- _Dataset entries_:
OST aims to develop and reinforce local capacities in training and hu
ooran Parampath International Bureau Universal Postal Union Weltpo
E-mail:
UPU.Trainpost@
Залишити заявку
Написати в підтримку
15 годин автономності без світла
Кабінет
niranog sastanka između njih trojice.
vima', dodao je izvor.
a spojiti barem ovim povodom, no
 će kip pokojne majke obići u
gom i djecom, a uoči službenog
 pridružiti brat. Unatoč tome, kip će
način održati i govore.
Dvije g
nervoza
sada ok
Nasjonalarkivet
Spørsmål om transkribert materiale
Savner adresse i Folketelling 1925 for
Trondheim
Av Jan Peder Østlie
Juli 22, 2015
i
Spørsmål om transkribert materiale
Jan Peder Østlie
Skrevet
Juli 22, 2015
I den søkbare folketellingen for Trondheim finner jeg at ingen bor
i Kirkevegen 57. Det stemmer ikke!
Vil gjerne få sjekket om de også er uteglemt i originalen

- _Task to complete_:
Gather all lines from the records above in which "Trondheim" appears.

- _Exercise output_:
Trondheim
I den søkbare folketellingen for Trondheim finner jeg at ingen bor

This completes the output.